Thao, 20 of Maplewood, and Xiong also exchanged messages about parts installed on Lor's Nissan and how they would be removed.

"Keng's my go-to guy," Xiong told Mueller during the recorded interview. Xiong said he had Keng look at the car to see "if it was worth it."

Both Keng and Xiong visited the St. Paul home where Lor was storing his Nissan before the test drive Sept. 9, 2010.

Keng Koua Thao was not with Xiong when Lor was shot. He waited at Xiong's home in Oakdale where at the time Xiong lived with his parents and brothers and sisters.

Xiong said in the recorded interview with Mueller that he told his brother as well as Thao "a different story" about what happened to Lor because he didn't want them to know he shot him.

Xiong's brother came home while Thao was helping him remove parts from the car, and Thao's friend, named Cheenou, also helped them remove parts, according to Xiong.
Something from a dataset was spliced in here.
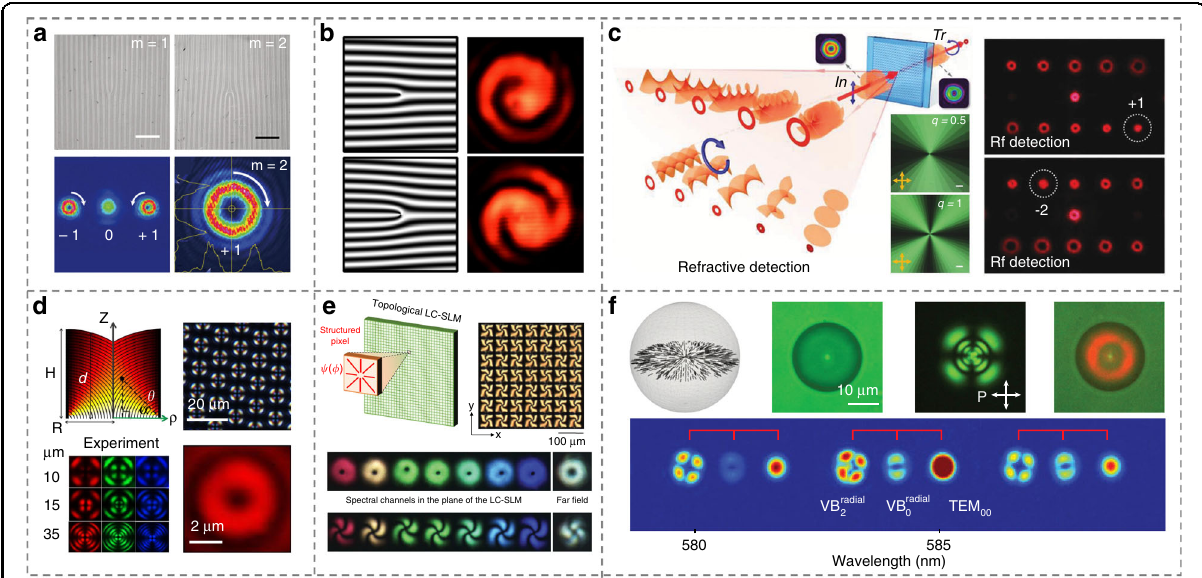
Fig. 12 LCs for light fi eld modulation devices. a Transmissive vortex beams generated by diffraction fork gratings in NLCs 67 . Reproduced from ref. 67 , with permission from Wiley-VCH. b Re fl ective vortex beams generated by diffraction fork gratings in CLCs 240 . Reproduced with permission from ref. 240 . Copyright 2016, American Physical Society. c Detection of OAM modes by CLC Dammann fork gratings 241 . Reproduced from ref. 241 , with permission from Wiley-VCH. d Large area optical vortex arrays based on FCDs in SLC 99 . Adapted with permission from ref. 99 © The Optical Society. e Spatial and temporal modulation of multispectral light fi elds by a programmable LC SLM 245 . Reproduced with permission from ref. 245 .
During the interview, Xiong also told investigators where he threw his cell phone and the victim's, as well as the keys to the Nissan after he and Thao left it in Sunfish Lake Park.

Least-traveled route
Mueller testified Tuesday that he had Xiong drive with him after his arrest to show the route he drove with Lor's Nissan and to attempt to find the phones and keys.

Xiong did not take the highway to return to his home on 35th Street North in Oakdale, rather stayed on the back roads, Mueller said.

"He told us the reason he took that route (was) he wanted to get out of that area quickly, but also wanted to drive on roads that weren't well traveled," Mueller said.

Attempts to find the Lor's and Xiong's cell phones were not successful, Mueller said, but investigators were able to retrieve the text messages from Keng Koua Thao's phone.

Fristik's final two witnesses Tuesday were Kurt Moline, a forensic scientist with the BCA who examined the gun used in Lor's shooting and Dr. Victor Froloff from the Ramsey County Medical Examiner's Office.

Moline said the bullet fragments found in Lor's body matched bullets fired by the handgun. He also testified that the safety mechanism on the gun prevents it from being fired unless the trigger is pulled. He said he tested the gun to determine if it would fire if struck by an object, in this case a rubber mallet.

"I was not able to get the firearm to discharge," Moline said.

After analyzing the victim's clothing and the hole made by the bullet, Moline said the gun did not have direct contact with Lor's body. He wasn't able to determine the specific distance the shooter was from Lor, Moline said.

Lor was shot once in the abdomen and Froloff testified that he bled to death within minutes. Several passersby found Lor in the ditch off of 55th Street North and were unable to revive him. Lor was pronounced dead at Regions Hospital.

After Froloff's testimony, Fristik said it was unlikely that he would have additional witnesses Wednesday morning and would conclude his case at that time.

Tyler's defense witnesses will testify during the remainder of the morning Wednesday, possibly into the afternoon. Then the attorneys and 10th District Judge Ellen Maas will review jury instructions the remainder of the day. Closing arguments are expected to be Thursday morning.